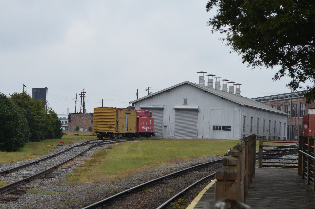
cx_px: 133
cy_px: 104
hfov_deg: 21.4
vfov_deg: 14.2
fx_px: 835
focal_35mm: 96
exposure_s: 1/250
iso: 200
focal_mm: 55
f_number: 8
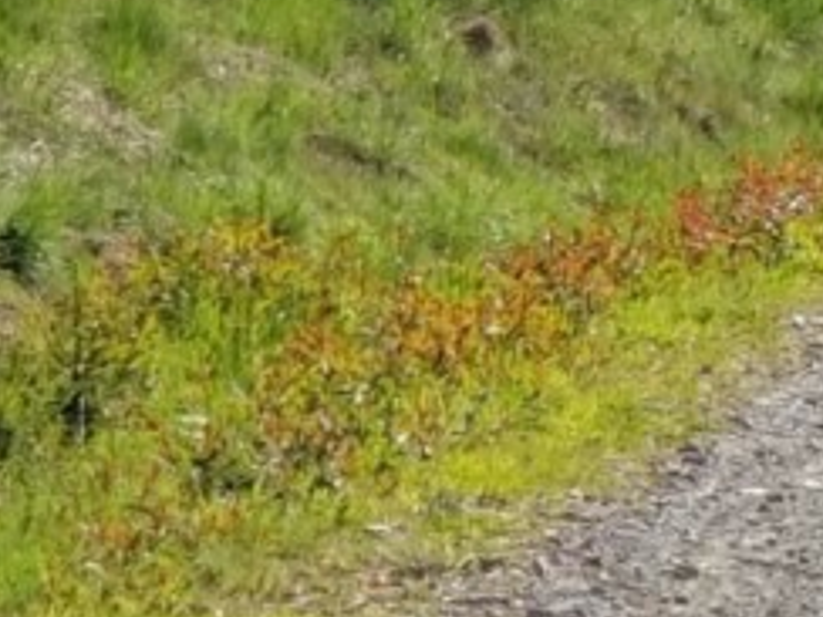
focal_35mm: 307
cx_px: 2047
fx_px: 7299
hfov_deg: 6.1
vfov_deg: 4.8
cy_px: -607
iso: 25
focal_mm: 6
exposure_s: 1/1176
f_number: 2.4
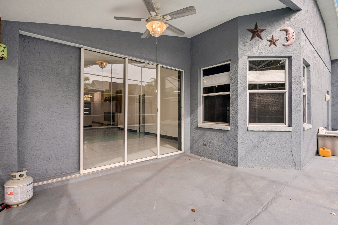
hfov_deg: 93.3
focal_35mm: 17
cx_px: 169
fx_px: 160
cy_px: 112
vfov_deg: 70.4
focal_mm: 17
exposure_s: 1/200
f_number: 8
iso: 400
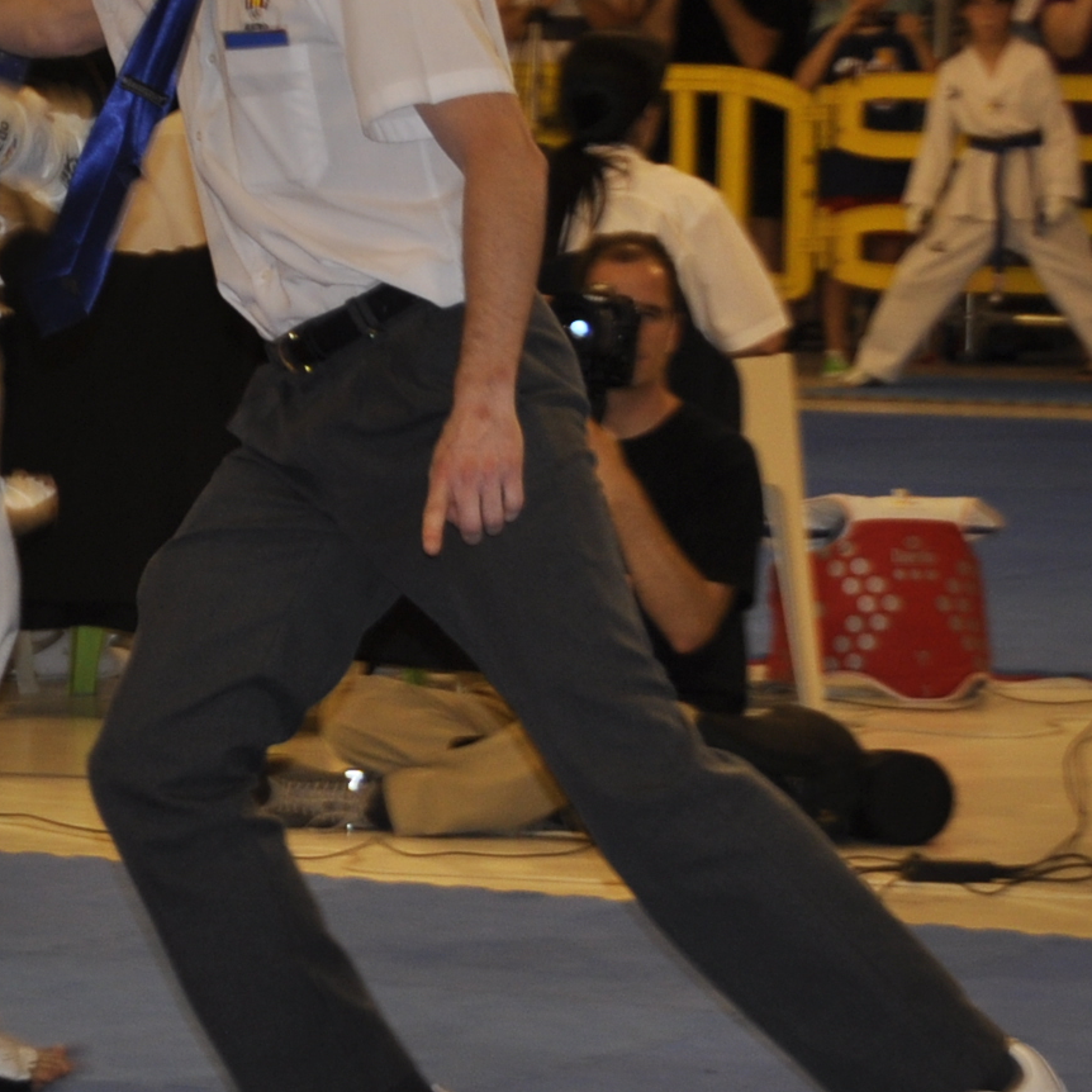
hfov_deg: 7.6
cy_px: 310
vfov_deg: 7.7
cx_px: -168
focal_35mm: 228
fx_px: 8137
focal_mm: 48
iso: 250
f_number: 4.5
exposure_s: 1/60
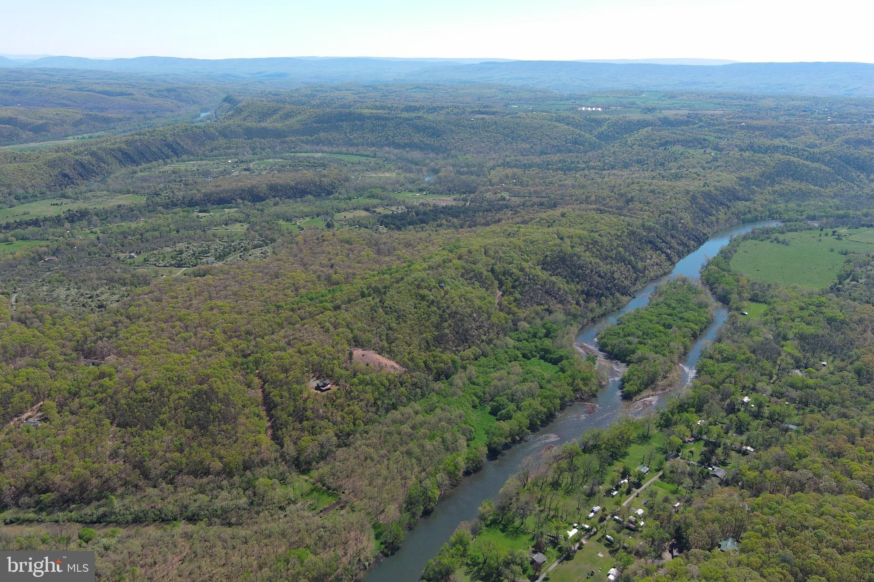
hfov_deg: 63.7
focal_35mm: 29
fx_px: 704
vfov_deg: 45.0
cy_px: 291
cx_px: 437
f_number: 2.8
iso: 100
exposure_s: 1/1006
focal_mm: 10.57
---
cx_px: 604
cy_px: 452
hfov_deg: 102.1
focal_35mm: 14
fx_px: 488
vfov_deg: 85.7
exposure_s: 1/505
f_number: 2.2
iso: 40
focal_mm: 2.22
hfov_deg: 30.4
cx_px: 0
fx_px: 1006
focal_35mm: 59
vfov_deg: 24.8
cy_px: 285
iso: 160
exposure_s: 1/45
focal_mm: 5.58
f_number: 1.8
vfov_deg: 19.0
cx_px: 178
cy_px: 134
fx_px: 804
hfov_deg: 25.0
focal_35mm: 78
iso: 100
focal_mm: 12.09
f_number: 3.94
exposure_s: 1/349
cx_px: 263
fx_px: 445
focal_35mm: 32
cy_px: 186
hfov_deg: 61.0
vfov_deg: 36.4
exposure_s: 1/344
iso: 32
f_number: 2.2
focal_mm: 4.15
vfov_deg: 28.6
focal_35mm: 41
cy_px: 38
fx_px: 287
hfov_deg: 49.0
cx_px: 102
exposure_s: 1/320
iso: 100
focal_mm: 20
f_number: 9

- WORK TO COMPLETE -
Go to the line above that has "focal_35mm: 17" and copy exactly from there down to the line that has "focal_mm: 10.57", both included. Leave the pictures out.

- ANSWER SPACE -
focal_35mm: 17
cx_px: 169
fx_px: 160
cy_px: 112
vfov_deg: 70.4
focal_mm: 17
exposure_s: 1/200
f_number: 8
iso: 400
hfov_deg: 7.6
cy_px: 310
vfov_deg: 7.7
cx_px: -168
focal_35mm: 228
fx_px: 8137
focal_mm: 48
iso: 250
f_number: 4.5
exposure_s: 1/60
hfov_deg: 63.7
focal_35mm: 29
fx_px: 704
vfov_deg: 45.0
cy_px: 291
cx_px: 437
f_number: 2.8
iso: 100
exposure_s: 1/1006
focal_mm: 10.57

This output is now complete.